Plant architecture integrates Wonderware Factory Suite at the PLC level, Wonderware Protean at the MES level for line-loading and Chesapeake (Aspen Technology) MIMI to generate the production-capability model and master production schedule (MPS). SAS Focus Forecast, a forecast editor, adds historical sales data to develop the most probable future scenario, which is modified monthly by sales and fed into the production capability model.

But forecasts are always wrong, Friend pointed out. So he started broadcasting forecasts versus actual sales to the Simplot executive committee, and the gap between forecasts and sales started to close. Result: For Simplot's fiscal 2000 first quarter, the gross error in forecast was reduced by a factor of 10.

Supply-chain integration

Timothy Chambers, director of business process consulting at Basic American Foods, presented the architecture designed to integrate manufacturing with its complex supply chain. Basic American, the nation's largest potato dehydrator, operates eight plants producing 350 SKUs distributed through its own distribution center and five public warehouses to foodservice chains and two major retail/industrial customers. Production-line utilization frequently exceeds 90 percent with multistage processes producing dried, granulated, extruded and agglomerated products to forecast and stock. At each stage a product may be sold, further processed or transferred to another plant. Supply-chain considerations include raw-material contracts; production location and consolidation; plant capacity allocation; distribution evaluation; inventory requirements; product specifications; managed formulas (e.g., sugar and color); and by-product sales.

Optimizing the supply chain requires modeling both opportunities and constraints, and solution time must match the business cycle, Chambers pointed out.

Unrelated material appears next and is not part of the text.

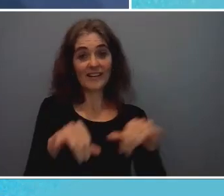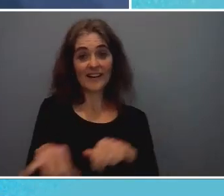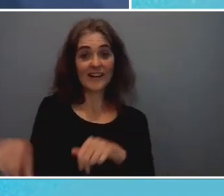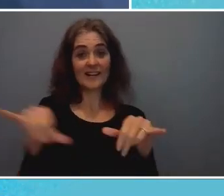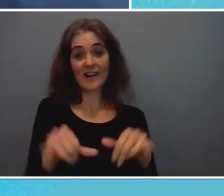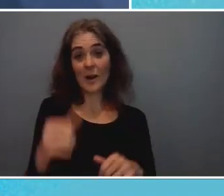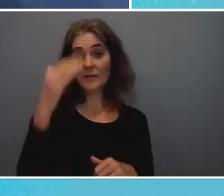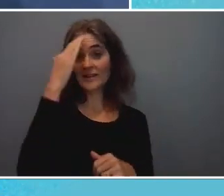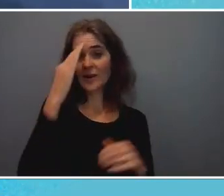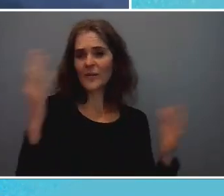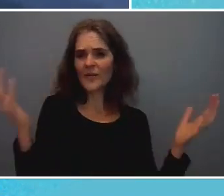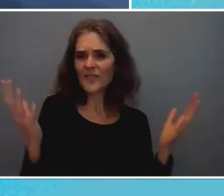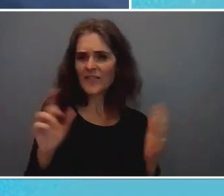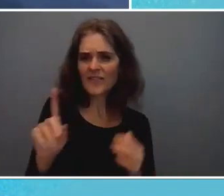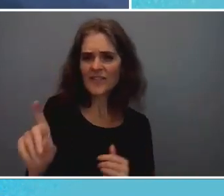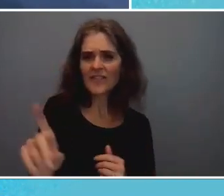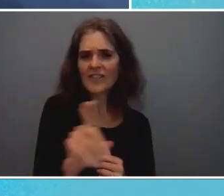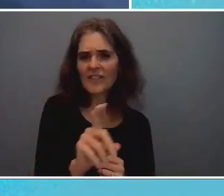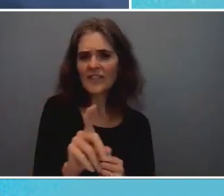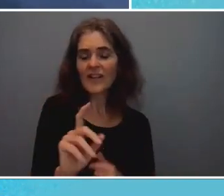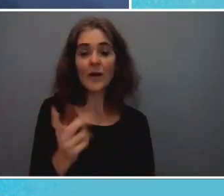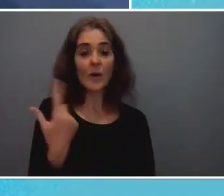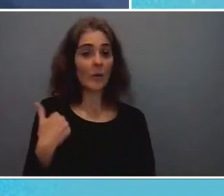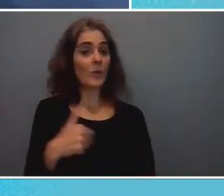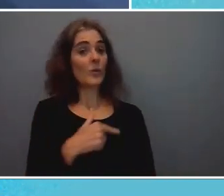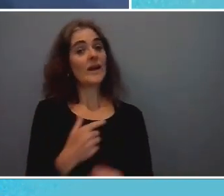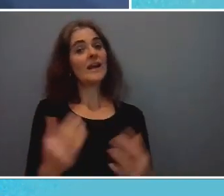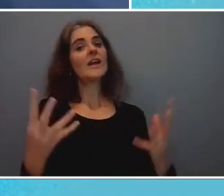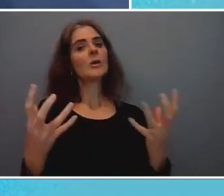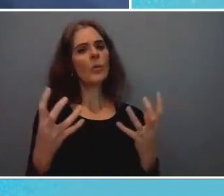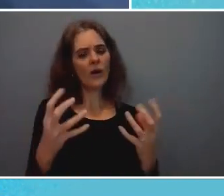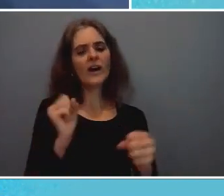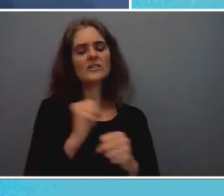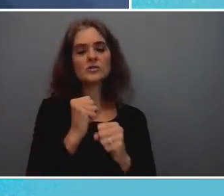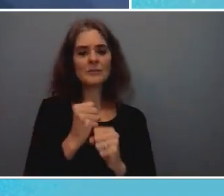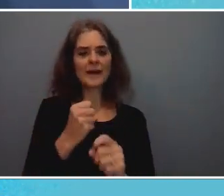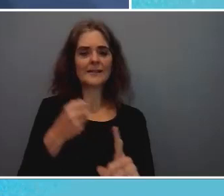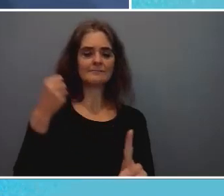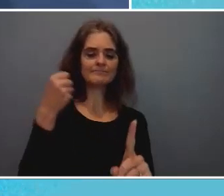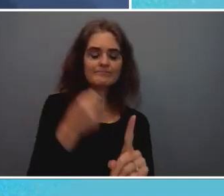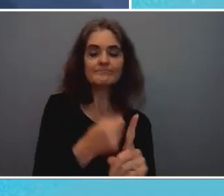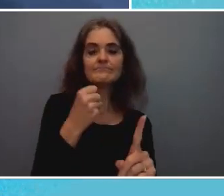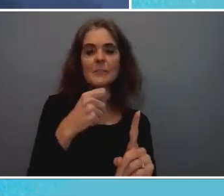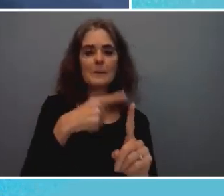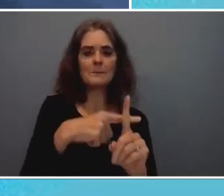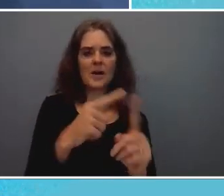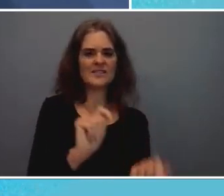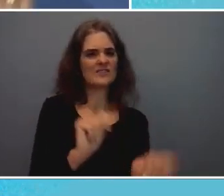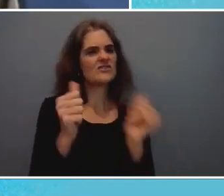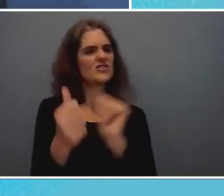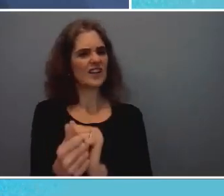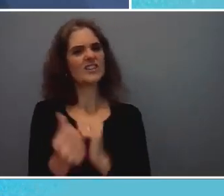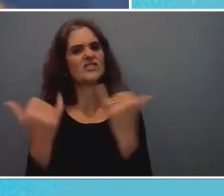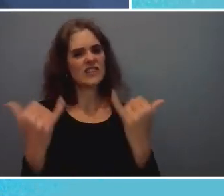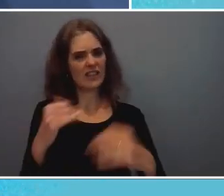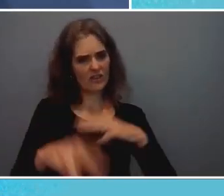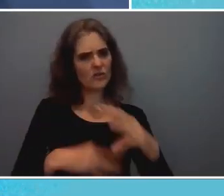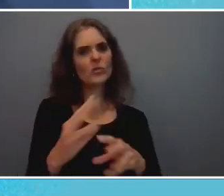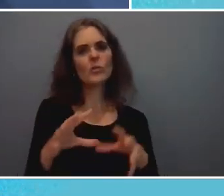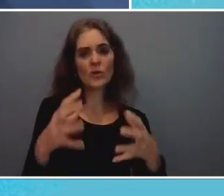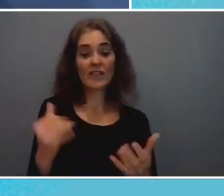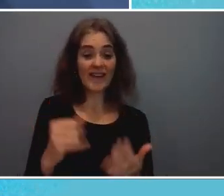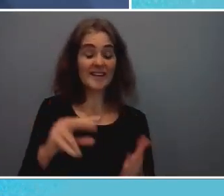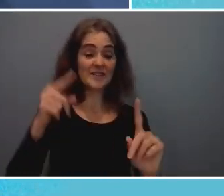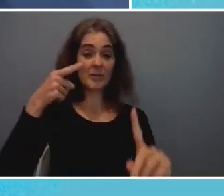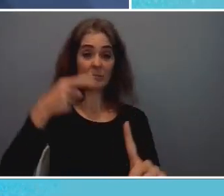And that we want to make a positive change in this world. And that's what this conference is about. This is what we're talking about.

BAF's architecture integrates SCT's FYGIR Advanced Planning module for modeling and optimizing the plan; SCT's FYGIR Advanced Scheduling module for refining schedules; and SCT's Adage, an ERP program with central repository for executing the plan. PlannerWeb, a tool developed in-house, coordinates data and publishes results to the organization. Models are not the real world, Chambers cautioned, but can identify optimal solutions without costly experimentation.